Avoid morphine, oxycodone, tramadol or codeine as background analgesia as they can rarely be titrated to effect in this population without opioid-induced neurotoxicity. Once pain is stable transdermal fentanyl or buprenorphine may be used in place of opioids by continuous subcutaneous infusion. If the lesions heal and pain resolves it is important to reduce the opioids step by step and aim to withdraw them fully.
To address the neuropathic element of pain secondary to calciphylaxis, gabapentin 100mg after each haemodialysis session or pregabalin 25mg after each haemodialysis session may be used in conjunction with opioids. If the patient is not on haemodialysis, start with a dose of 100mg of gabapentin on alternate days or 25mg of pregabalin on alternate days. Caution is needed as gabapentinoids accumulate in ESRD though they are removed by dialysis (21,22)
Discuss the use of a non-steroidal anti-inflammatory drug (NSAID) with the nephrology team as they are very effective for the management of the inflammatory aspect of pain secondary to calciphylaxis. If residual renal function is not important, use an oral or parenteral NSAID (e.g. ketorolac) by continuous subcutaneous infusion for pain that is not controlled with the measures outlined above. Cover with a proton pump inhibitor is recommended. In general, NSAIDs are best used at the minimally effective dose and for a short duration but their harms are weighed against their opioid sparing effect (23)
If background pain remains problematic or dose-limiting toxicity is encountered, consider the addition of methadone as a co-analgesic or rotation to methadone from the current opioid. This step may require hospice inpatient care and should only be undertaken with specialist palliative care guidance.
Breakthrough pain control
Even when background pain control is achieved, the patient may continue to experience spontaneous breakthrough pain. Oxycodone 1-2mg may be used by oral or by subcutaneous injection on a four hourly to 6 hourly basis. In countries where hydromorphone is available, 0.5mg of hydromorphone sublingually four hourly is useful.

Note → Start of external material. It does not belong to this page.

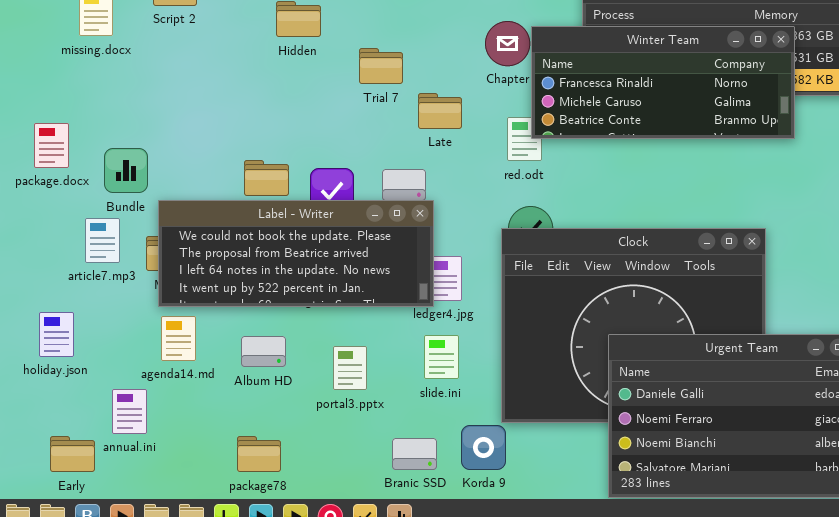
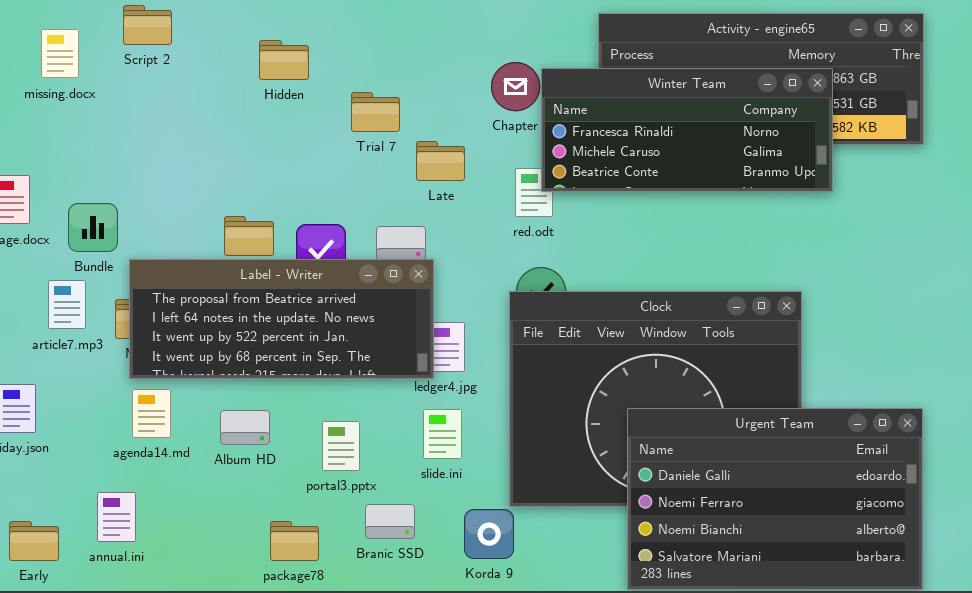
Label - Writer: [158,200,434,307] -> [129,259,434,379], scrolled down 1 row
annual.ini: [112,389,147,434] -> [97,492,136,542], moved
package78: [237,436,281,472] -> [270,521,319,561], moved
Branic SSD: [392,438,437,470] -> [365,504,415,539], moved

Procedure related pain control (during dressing changes and incident volitional breakthrough pain e.g. walking)
Short-acting transmucosal fentanyl preparations have a quick onset and offset of action, which makes them a potentially useful option for dressing changes in patients with calciphylaxis. However, in the UK they are licenced for breakthrough cancer pain and contra-indicated in patients who are opioid naïve. They should be used with caution and with careful patient selection and under the guidance of local pain or palliative medicine teams. An alternative to transmucosal fentanyl, is subcutaneous fentanyl or alfentanil, which have short duration of action. There is a mismatch between the time-action relationship of oral opioids and the time course of breakthrough pain such as that precipitated by dressing changes – the patient may be sleepy for some hours after the procedure.
For dressing changes, use a stepwise approach as follows:
Step1. Short-acting fentanyl preparation (these are available in nasal, sublingual and buccal formulations and it is important to follow the manufacturer’s guidance).

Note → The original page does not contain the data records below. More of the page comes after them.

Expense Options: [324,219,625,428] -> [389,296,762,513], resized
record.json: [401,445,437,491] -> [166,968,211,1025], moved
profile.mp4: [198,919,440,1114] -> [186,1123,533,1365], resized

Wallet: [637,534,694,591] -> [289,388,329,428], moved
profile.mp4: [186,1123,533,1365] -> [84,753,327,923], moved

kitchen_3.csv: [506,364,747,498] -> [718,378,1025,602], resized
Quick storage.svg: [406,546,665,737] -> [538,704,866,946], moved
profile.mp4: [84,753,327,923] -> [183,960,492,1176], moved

Step 2. SC fentanyl or alfentanil (short duration of action)
Step 3. SC opioid and sedation with subcutaneous midazolam
Step 4. Anaesthesia with propofol and fentanyl under anaesthetic supervision in theatre
The use of a pain tool to record patient reported outcome measures is recommended. The integrated palliative care outcome scale (IPOS) renal is a useful tool though not validated for use in calciphylaxis.